Exemplos para inspirar
Elas não são donas das empresas onde trabalham, mas são respeitadas como se fossem. Conheça três mulheres que ocupam cargos de liderança na tecnologia:
Jannaina Pacheco, coordenadora de Sistemas Internos na Dígitro Tecnologia: atua há mais de 20 anos no mercado de tecnologia. Destes, está há 18 na Dígitro Tecnologia, empresa que desenvolve soluções de inteligência e comunicação corporativa para diversos segmentos. Ela ingressou no setor seguindo o conselho do pai, que avisou que essa seria a “profissão do futuro”. Formada em Ciência da Computação, e especialista em sistemas WEB, iniciou na área fazendo estágios e, após se formar, começou a trabalhar com programação, manipulando banco de dados e analisando sistemas internos da empresa. Hoje trabalha com análise, é gestora da equipe de sistemas e ainda codifica. De 20 formandos em sua turma, apenas seis eram mulheres:
“Hoje ainda somos minoria, imagina há 20 anos. Mas me encontrei nessa profissão e acredito que muitas mulheres não se interessem por temer o mercado técnico e ter a visão que ele é voltado para homens, o que não é verdade”.
Kelly Paganucci, Customer Success na Effecti: desde a graduação em análise desenvolvimento de sistemas e a pós em gestão de TI, Kelly Paganucci, 30 anos, percebia a falta de professoras e mentoras mulheres nas turmas de tecnologia. Mas por ter incentivo em casa, o pai e o irmão são desenvolvedores, buscou fazer sua trajetória na área. Há três anos foi na Effecti, startup de Rio do Sul especialista em automação para participantes de licitações, que aliou suas habilidades técnicas com características pessoais, para se desenvolver como líder, e hoje atua no setor de Customer Success.
“Eu fui crescendo juntamente com a expansão da empresa.

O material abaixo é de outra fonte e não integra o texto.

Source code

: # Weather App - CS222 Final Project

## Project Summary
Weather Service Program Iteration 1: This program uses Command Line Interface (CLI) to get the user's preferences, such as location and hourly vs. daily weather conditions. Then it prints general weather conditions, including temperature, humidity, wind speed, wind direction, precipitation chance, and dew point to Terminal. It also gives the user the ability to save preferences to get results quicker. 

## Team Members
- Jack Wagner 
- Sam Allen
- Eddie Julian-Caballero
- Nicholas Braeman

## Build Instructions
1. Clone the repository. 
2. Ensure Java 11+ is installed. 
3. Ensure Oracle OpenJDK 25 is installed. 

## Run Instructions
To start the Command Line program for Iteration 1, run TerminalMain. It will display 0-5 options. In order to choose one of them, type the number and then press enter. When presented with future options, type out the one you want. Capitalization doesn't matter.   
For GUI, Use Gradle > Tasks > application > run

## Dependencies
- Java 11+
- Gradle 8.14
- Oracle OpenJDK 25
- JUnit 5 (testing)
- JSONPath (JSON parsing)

Comecei em uma função mais operacional, mas pelo meu perfil consigo dialogar com todas as áreas da Effecti”, explica.
Recém retornando ao trabalho após a licença maternidade da primeira filha, ela diz que agora consegue entender ainda mais os desafios de ser mulher, mãe e profissional, mas contou com o acolhimento da empresa e dos colegas:
“A área de TI nos exige atualização constante, principalmente quando se trabalha em uma startup, em que as coisas mudam muito rápido. Mas hoje, também como professora, eu incentivo todas as mulheres a pensarem fora da caixa. Temos mulheres na presidência de grandes empresas de tecnologia como IBM, HP e YouTube para nos inspirar e ver que é possível fazer a diferença”.

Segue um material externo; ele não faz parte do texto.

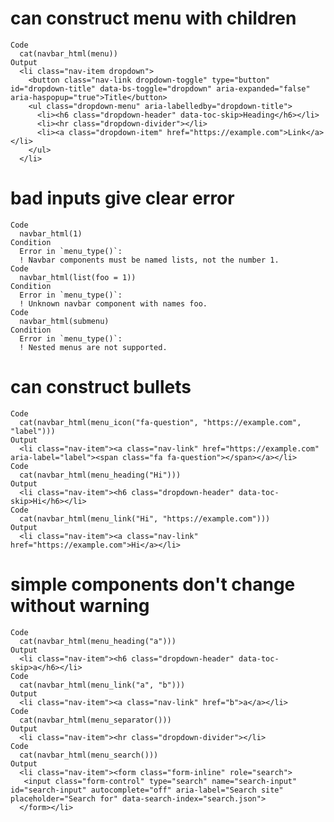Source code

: # can construct menu with children

    Code
      cat(navbar_html(menu))
    Output
      <li class="nav-item dropdown">
        <button class="nav-link dropdown-toggle" type="button" id="dropdown-title" data-bs-toggle="dropdown" aria-expanded="false" aria-haspopup="true">Title</button>
        <ul class="dropdown-menu" aria-labelledby="dropdown-title">
          <li><h6 class="dropdown-header" data-toc-skip>Heading</h6></li>
          <li><hr class="dropdown-divider"></li>
          <li><a class="dropdown-item" href="https://example.com">Link</a></li>
        </ul>
      </li>

# bad inputs give clear error

    Code
      navbar_html(1)
    Condition
      Error in `menu_type()`:
      ! Navbar components must be named lists, not the number 1.
    Code
      navbar_html(list(foo = 1))
    Condition
      Error in `menu_type()`:
      ! Unknown navbar component with names foo.
    Code
      navbar_html(submenu)
    Condition
      Error in `menu_type()`:
      ! Nested menus are not supported.

# can construct bullets

    Code
      cat(navbar_html(menu_icon("fa-question", "https://example.com", "label")))
    Output
      <li class="nav-item"><a class="nav-link" href="https://example.com" aria-label="label"><span class="fa fa-question"></span></a></li>
    Code
      cat(navbar_html(menu_heading("Hi")))
    Output
      <li class="nav-item"><h6 class="dropdown-header" data-toc-skip>Hi</h6></li>
    Code
      cat(navbar_html(menu_link("Hi", "https://example.com")))
    Output
      <li class="nav-item"><a class="nav-link" href="https://example.com">Hi</a></li>

# simple components don't change without warning

    Code
      cat(navbar_html(menu_heading("a")))
    Output
      <li class="nav-item"><h6 class="dropdown-header" data-toc-skip>a</h6></li>
    Code
      cat(navbar_html(menu_link("a", "b")))
    Output
      <li class="nav-item"><a class="nav-link" href="b">a</a></li>
    Code
      cat(navbar_html(menu_separator()))
    Output
      <li class="nav-item"><hr class="dropdown-divider"></li>
    Code
      cat(navbar_html(menu_search()))
    Output
      <li class="nav-item"><form class="form-inline" role="search">
       <input class="form-control" type="search" name="search-input" id="search-input" autocomplete="off" aria-label="Search site" placeholder="Search for" data-search-index="search.json"> 
      </form></li>

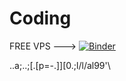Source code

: # Coding


FREE VPS --->                   [![Binder](https://mybinder.org/badge_logo.svg)](https://mybinder.org/v2/gh/foxytouxxx/Coding.git/HEAD)



..a;..;[.[p=-.]][0.;l/l/al99'\\
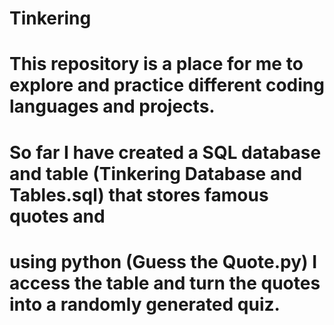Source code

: # Tinkering

# This repository is a place for me to explore and practice different coding languages and projects.
# So far I have created a SQL database and table (Tinkering Database and Tables.sql) that stores famous quotes and 
# using python (Guess the Quote.py) I access the table and turn the quotes into a randomly generated quiz.
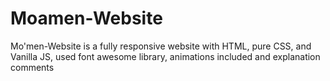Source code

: # Moamen-Website
Mo'men-Website is a fully responsive website with HTML, pure CSS, and Vanilla JS, used font awesome library, animations included and explanation comments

Cláudia Denardi Rutzen, diretora administrativa na WK Sistemas: formada em Ciências Contábeis e especialista em contabilidade geral, Cláudia começou na WK Sistemas como assistente administrativa, foi promovida a contadora, passou para a gerência e hoje é diretora administrativa da empresa. Desde o começo da carreira, há 28 anos, ela teve uma modelo de inspiração: Maria Ignêz Keske, uma das sócias da empresa.

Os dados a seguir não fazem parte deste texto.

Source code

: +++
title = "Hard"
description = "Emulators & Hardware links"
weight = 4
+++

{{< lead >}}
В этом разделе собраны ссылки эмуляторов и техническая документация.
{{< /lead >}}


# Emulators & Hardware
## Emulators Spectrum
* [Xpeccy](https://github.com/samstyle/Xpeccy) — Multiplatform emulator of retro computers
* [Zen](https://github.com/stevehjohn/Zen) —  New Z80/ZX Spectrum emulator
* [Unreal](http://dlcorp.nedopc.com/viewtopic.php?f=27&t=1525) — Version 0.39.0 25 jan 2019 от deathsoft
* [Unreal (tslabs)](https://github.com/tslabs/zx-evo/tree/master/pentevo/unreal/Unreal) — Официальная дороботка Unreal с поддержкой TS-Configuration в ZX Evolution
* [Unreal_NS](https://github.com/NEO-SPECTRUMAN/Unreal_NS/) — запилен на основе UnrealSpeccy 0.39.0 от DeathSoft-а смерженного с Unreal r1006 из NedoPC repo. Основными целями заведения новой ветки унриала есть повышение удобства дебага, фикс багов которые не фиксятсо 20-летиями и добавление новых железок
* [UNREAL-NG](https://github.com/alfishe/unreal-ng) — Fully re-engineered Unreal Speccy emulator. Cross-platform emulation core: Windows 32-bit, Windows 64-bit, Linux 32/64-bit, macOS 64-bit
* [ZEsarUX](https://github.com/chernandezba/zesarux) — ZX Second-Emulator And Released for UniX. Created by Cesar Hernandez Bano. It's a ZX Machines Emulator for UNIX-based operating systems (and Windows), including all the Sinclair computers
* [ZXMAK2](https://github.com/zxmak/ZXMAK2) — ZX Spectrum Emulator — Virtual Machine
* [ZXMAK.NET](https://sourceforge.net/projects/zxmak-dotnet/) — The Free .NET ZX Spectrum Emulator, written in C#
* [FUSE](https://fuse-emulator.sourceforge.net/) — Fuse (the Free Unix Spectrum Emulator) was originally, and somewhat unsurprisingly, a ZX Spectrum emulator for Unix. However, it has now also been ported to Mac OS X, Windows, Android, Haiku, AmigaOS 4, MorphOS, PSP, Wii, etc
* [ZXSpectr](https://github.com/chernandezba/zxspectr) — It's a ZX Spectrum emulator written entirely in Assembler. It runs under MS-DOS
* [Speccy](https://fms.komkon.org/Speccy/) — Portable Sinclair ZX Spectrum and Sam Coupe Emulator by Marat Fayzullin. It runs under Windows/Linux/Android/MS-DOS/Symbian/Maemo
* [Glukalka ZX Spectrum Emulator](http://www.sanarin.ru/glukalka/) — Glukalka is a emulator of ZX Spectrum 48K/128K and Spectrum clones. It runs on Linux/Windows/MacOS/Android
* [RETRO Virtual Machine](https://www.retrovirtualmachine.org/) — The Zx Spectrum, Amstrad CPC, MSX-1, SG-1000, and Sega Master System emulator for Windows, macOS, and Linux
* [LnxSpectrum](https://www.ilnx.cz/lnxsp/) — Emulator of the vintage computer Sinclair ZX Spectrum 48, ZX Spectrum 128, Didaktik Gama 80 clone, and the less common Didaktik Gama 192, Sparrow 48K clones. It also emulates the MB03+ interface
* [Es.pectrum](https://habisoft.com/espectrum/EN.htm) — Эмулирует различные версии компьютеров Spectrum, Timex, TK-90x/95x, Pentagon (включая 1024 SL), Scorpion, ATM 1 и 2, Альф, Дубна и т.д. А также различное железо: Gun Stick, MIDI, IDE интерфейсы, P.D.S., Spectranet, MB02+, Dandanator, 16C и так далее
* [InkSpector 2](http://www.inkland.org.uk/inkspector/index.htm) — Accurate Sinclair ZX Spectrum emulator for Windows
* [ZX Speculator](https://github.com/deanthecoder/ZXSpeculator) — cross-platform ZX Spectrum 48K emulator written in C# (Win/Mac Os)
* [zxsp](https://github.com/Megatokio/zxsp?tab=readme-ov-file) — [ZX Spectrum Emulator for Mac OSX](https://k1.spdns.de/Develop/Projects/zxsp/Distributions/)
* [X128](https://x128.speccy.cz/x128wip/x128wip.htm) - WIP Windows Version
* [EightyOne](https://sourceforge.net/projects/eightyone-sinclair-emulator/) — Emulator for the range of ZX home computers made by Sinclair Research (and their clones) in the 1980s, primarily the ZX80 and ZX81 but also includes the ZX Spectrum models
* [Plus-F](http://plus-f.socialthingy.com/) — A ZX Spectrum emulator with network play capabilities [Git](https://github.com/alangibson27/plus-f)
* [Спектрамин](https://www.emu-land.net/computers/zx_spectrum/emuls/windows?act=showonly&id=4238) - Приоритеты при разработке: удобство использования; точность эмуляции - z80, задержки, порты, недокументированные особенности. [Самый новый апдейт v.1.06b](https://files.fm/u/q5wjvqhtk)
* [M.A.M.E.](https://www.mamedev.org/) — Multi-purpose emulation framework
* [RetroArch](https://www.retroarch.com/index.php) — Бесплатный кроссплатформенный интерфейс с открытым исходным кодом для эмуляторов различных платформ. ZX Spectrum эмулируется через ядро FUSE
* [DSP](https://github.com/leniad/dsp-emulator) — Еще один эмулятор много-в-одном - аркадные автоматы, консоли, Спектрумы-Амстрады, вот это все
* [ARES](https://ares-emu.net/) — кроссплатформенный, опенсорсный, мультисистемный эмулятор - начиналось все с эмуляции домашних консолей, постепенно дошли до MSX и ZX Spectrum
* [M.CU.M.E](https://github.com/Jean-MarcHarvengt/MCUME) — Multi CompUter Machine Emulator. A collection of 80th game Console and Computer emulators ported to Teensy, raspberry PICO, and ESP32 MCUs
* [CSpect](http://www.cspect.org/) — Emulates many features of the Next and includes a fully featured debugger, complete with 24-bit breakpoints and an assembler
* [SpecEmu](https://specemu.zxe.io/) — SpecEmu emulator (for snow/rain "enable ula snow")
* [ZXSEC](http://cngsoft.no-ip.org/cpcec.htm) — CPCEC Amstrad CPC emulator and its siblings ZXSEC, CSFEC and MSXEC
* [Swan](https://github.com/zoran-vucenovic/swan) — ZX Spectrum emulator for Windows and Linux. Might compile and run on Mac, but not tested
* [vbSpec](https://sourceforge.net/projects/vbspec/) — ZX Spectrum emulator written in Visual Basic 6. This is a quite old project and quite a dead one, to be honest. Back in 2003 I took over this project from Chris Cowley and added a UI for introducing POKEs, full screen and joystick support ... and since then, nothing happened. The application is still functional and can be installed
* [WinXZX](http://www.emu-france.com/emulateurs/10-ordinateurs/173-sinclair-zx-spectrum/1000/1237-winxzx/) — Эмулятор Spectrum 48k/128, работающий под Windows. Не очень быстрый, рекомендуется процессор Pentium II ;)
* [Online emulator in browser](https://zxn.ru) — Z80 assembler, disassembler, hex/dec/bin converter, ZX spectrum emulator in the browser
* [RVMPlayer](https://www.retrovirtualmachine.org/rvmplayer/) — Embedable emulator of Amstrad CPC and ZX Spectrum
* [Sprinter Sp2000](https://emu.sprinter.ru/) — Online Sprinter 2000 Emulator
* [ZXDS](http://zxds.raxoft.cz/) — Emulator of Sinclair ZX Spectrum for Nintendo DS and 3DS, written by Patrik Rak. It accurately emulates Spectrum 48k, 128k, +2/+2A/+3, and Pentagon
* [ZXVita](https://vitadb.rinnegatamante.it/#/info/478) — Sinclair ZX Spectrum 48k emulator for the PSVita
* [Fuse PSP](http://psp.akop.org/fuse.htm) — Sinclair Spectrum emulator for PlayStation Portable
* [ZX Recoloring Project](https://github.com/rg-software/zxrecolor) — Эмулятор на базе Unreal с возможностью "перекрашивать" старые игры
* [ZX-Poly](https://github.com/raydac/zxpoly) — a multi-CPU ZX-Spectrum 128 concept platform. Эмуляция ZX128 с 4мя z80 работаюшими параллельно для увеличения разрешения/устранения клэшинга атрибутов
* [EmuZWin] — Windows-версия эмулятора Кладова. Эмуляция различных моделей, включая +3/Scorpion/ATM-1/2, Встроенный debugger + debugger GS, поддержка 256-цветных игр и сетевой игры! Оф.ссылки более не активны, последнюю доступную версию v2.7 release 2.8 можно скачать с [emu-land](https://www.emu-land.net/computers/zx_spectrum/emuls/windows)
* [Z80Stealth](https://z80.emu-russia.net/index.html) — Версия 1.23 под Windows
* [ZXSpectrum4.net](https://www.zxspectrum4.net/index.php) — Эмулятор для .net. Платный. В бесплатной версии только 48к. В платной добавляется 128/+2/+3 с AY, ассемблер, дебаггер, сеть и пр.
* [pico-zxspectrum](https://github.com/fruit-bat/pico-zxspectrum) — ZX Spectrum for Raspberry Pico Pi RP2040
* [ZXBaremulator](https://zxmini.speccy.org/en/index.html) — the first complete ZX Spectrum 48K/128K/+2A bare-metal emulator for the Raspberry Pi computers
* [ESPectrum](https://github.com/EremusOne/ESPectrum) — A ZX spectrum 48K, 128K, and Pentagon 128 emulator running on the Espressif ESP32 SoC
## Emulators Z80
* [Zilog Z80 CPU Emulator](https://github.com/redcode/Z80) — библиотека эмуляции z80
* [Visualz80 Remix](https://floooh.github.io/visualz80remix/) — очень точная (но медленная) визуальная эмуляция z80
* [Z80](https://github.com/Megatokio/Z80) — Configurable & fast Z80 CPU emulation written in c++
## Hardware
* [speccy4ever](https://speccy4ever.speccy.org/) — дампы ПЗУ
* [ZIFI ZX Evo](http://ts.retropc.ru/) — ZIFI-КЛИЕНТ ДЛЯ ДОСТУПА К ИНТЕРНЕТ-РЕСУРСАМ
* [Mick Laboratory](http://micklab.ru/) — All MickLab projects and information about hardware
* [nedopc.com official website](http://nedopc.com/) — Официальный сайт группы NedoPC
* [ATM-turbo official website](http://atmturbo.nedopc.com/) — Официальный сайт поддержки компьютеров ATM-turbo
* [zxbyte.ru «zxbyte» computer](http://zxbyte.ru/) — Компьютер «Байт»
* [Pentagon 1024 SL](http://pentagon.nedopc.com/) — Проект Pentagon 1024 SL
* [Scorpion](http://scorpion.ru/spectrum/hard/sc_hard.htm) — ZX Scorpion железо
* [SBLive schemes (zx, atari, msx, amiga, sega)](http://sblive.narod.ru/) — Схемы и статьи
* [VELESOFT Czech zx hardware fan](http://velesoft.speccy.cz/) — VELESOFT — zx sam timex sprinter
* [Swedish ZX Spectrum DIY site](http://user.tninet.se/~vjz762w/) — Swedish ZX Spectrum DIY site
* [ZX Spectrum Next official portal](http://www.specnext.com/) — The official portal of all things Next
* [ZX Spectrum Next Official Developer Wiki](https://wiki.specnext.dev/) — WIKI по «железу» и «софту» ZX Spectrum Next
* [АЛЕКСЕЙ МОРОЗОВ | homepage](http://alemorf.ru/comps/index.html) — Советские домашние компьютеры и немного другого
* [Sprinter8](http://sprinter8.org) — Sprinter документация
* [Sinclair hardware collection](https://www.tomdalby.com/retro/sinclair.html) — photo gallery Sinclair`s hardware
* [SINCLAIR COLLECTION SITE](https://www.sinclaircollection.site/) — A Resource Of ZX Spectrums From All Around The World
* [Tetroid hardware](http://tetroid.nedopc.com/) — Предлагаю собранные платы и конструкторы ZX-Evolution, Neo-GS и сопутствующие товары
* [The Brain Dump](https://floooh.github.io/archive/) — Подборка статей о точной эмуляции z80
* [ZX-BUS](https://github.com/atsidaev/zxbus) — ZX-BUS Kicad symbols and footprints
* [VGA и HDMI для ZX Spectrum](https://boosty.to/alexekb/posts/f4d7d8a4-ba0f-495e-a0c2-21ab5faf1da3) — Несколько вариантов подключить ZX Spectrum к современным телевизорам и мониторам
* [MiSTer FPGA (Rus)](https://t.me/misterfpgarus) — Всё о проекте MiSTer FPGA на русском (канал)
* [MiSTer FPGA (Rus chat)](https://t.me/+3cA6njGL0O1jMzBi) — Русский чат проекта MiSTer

“Foi ela quem abriu muitas portas e de certa forma propiciou que eu nunca sofresse nenhum tipo de discriminação por gênero na minha trajetória profissional”, conta.
Mas ela sabe que essa ainda não é a realidade de todas as empresas:
“Nós lidamos com uma herança cultural onde homens são bons em exatas e mulheres são melhores nas áreas de humanas. Elas não são estimuladas a serem cientistas, matemáticas ou desenvolvedoras de software, e essa cadeia se reflete no mercado de trabalho, onde temos um número menor do que seria o ideal de mulheres ocupando posições de liderança nas empresas de tecnologia. Na WK o reconhecimento da competência nunca foi vinculado ao gênero, e atualmente 60% da nossa liderança é exercida por mulheres. Isso é algo que nos orgulha muito”.